The images are not only inviting you to notice the slight variations that occur in repeated activities, but you can find in them details of other filmmakers you like. His way of exploiting the moments that occur between “dramatic moments” and that a conventional film deliberately omits leads me to the Terrence Malick of the last stage, also interested in building a story through those moments that occur between “the things that happen “.
His way of showing prostitution from a gray prism and lacking in emotion, like signing up in an office but from a more clandestine environment, also brings me to mind’New York Girls‘, a relatively unknown gem of Lizzie Borden about a group of sex workers in a luxury brothel. Like her, she also has the issue of exploitation floating around the freedom they actually possess, especially in a system that does little to protect.
‘Jeanne Dielman, 23, quai du Commerce, 1080 Bruxelles’: the other great cinema
All of this, of course, is the motorcycle that I decide to get on while watching the film, which is not exactly what Akerman had in mind since his work precedes everything I have just mentioned. But traveling with a movie means that too, especially in movies like this one that they do not stick to a single interpretation and decide that it is the viewer who decides what he sees transmits to him. Although she may lose it. That doesn’t fit my definition of boredom.

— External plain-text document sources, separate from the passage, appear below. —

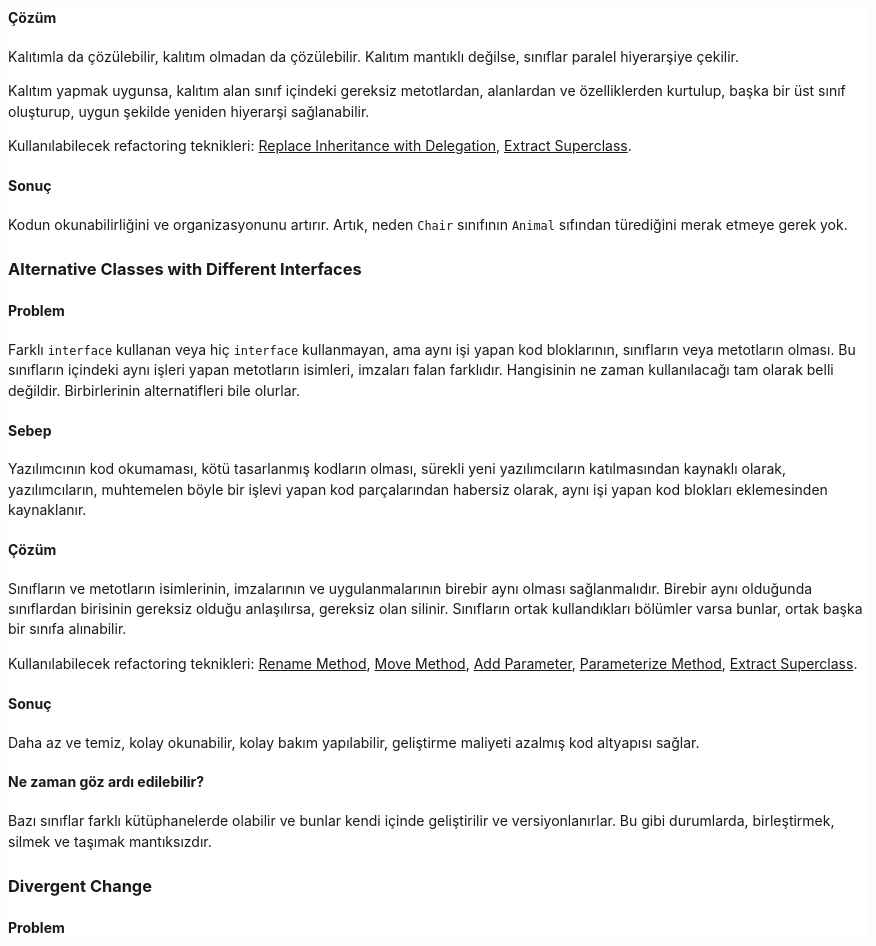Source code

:#### Çözüm

Kalıtımla da çözülebilir, kalıtım olmadan da çözülebilir. Kalıtım mantıklı değilse, sınıflar paralel hiyerarşiye çekilir.

Kalıtım yapmak uygunsa, kalıtım alan sınıf içindeki gereksiz metotlardan, alanlardan ve özelliklerden kurtulup, başka bir üst sınıf oluşturup, uygun şekilde yeniden hiyerarşi sağlanabilir.

Kullanılabilecek refactoring teknikleri: [Replace Inheritance with Delegation](#replace-inheritance-with-delegation), [Extract Superclass](#extract-superclass).

#### Sonuç

Kodun okunabilirliğini ve organizasyonunu artırır. Artık, neden `Chair` sınıfının `Animal` sıfından türediğini merak etmeye gerek yok.

### Alternative Classes with Different Interfaces

#### Problem

Farklı `interface` kullanan veya hiç `interface` kullanmayan, ama aynı işi yapan kod bloklarının, sınıfların veya metotların olması. Bu sınıfların içindeki aynı işleri yapan metotların isimleri, imzaları falan farklıdır. Hangisinin ne zaman kullanılacağı tam olarak belli değildir. Birbirlerinin alternatifleri bile olurlar.

#### Sebep

Yazılımcının kod okumaması, kötü tasarlanmış kodların olması, sürekli yeni yazılımcıların katılmasından kaynaklı olarak, yazılımcıların, muhtemelen böyle bir işlevi yapan kod parçalarından habersiz olarak, aynı işi yapan kod blokları eklemesinden kaynaklanır.

#### Çözüm

Sınıfların ve metotların isimlerinin, imzalarının ve uygulanmalarının birebir aynı olması sağlanmalıdır. Birebir aynı olduğunda sınıflardan birisinin gereksiz olduğu anlaşılırsa, gereksiz olan silinir. Sınıfların ortak kullandıkları bölümler varsa bunlar, ortak başka bir sınıfa alınabilir.

Kullanılabilecek refactoring teknikleri: [Rename Method](#rename-method), [Move Method](#move-method), [Add Parameter](#add-parameter), [Parameterize Method](#parameterize-method), [Extract Superclass](#extract-superclass).

#### Sonuç

Daha az ve temiz, kolay okunabilir, kolay bakım yapılabilir, geliştirme maliyeti azalmış kod altyapısı sağlar.

#### Ne zaman göz ardı edilebilir?

Bazı sınıflar farklı kütüphanelerde olabilir ve bunlar kendi içinde geliştirilir ve versiyonlanırlar. Bu gibi durumlarda, birleştirmek, silmek ve taşımak mantıksızdır.

### Divergent Change

#### Problem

Without a doubt, the directors and critics who have voted for Sight & Sound have cast a very difficult ballot for the film. Because ‘Jeanne Dielman’ is truly a different audiovisual experience worthy of celebration, just like a hard facade against which you can stamp yourself, especially if you expect him to justify his first position from the first minute. He doesn’t, because he never aspired to it.
being fair, no film can survive that scrutiny. For this reason, the best way to approach it is not frontal, it is passive. You have to be willing to be bored to find out that maybe that’s just the feeling you should be feeling. I, in a way, have done it, and that’s why I loved ‘Jeanne Dielman’ and found many things in it. Although I will never like the film as much as the trolling movement that crowns a film like this so that more than one crashes in a spectacular way.